This is a gadget for the Windows Vista sidebar. It embeds a snippet of any webpage you like into the sidebar. It comes with some suggestions -- Seattle traffic maps and weather, news headlines from BBC, a webcam of Times Square -- but it's more fun to point it at your own favourite webpage. Use its handy drag-and-resize interface (the red rectangle in the picture) to let you chose which bit of the webpage you want to appear in your sidebar.
The gadget refreshes itself every ten minutes. Of course, some pages refresh update themselves quicker than that (e.g. webcams) so if you point at them you'll get quicker updates. And you can have the gadget point directly to an online image (jpeg or gif). Most pages will work just fine. You can even put Youtube videos right there in your sidebar! But don't point to pages with popup windows, because they'll be a pain.
Source code: gadgets are written in Javascript. So you can just download the gadget file, rename it to "zip", and look inside. Here: EyeOnTheWeb.zip. One neat feature of the gadget is that it detects system idle time: if doesn't refresh itself while you're away from your computer. I wrote a small Windows utility for this purpose, GetIdleTime.exe, which returns as its exit-code the number of milliseconds elapsed since the last input. Source code (Visual C++, 3k).

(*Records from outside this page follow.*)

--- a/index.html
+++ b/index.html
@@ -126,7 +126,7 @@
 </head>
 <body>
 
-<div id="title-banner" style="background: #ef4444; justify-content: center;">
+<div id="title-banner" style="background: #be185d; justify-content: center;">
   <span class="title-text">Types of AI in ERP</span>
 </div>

This is javascript code to obtain the system idle time for a gadget. It uses System.Gadget.path because I keep my GetIdleTime.exe in the same directory as the gadget. It uses shell.Run to launch the utility and obtain the exit code. Note that this requires local privileges. (which Vista grants to gadgets).

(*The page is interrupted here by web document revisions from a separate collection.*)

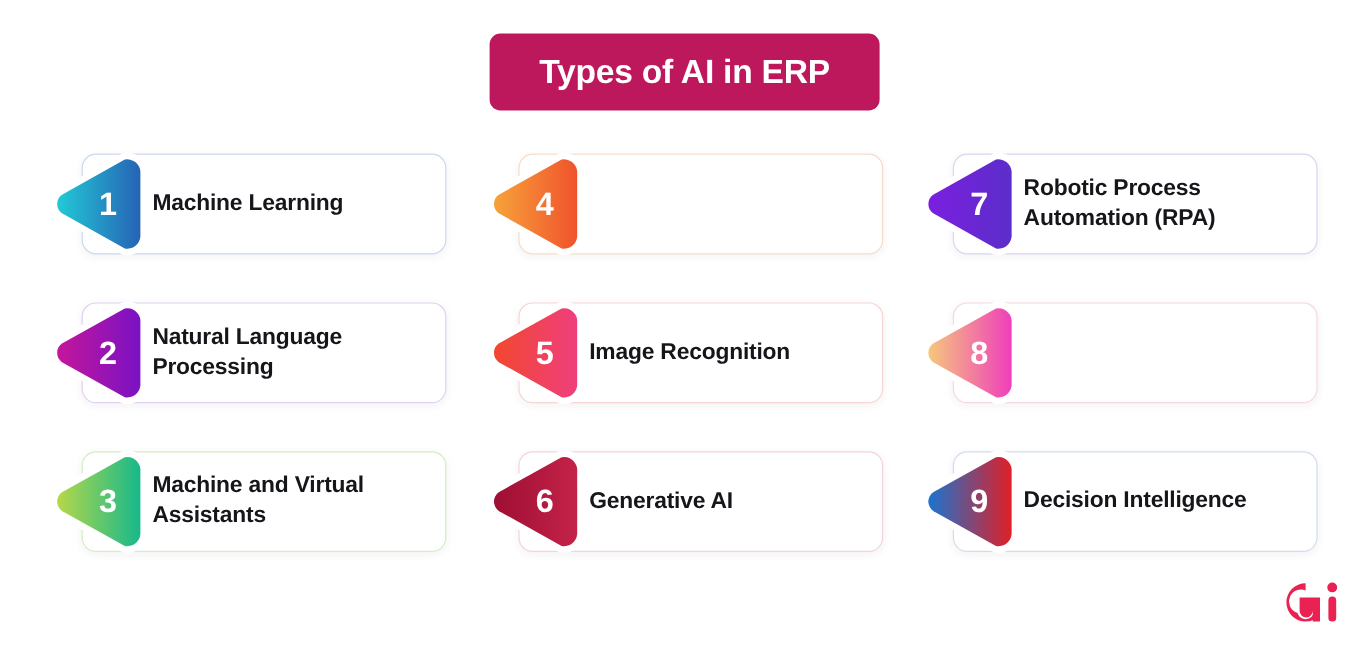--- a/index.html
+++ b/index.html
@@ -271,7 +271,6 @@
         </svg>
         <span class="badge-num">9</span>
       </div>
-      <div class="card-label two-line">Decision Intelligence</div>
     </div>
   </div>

function GetIdleTime() { var cmd = "GetIdleTime.exe"; if (gok) cmd=System.Gadget.path+"\\"+cmd; return shell.Run("\""+cmd+"\"",0,true); }
This is the C++ code for the GetIdleTime utility:
#define _WIN32_WINNT 0x0500 #include <windows.h> extern int _stdcall mainCRTStartup(HINSTANCE hInstance,HINSTANCE hPrevInstance,LPSTR lpCmdLine,int nCmdShow) { LASTINPUTINFO lii; lii.cbSize=sizeof(lii); GetLastInputInfo(&lii); int i = GetTickCount()-lii.dwTime; char buf[100]; wsprintf(buf,"%i",i); WriteFile(GetStdHandle(STD_OUTPUT_HANDLE),buf,lstrlen(buf),0,0); return i; }
I used mainCRTStartup, and WriteFile, so as to bypass the CRT. This brings the size of the GetIdleTime.exe executable down to just 2888 bytes.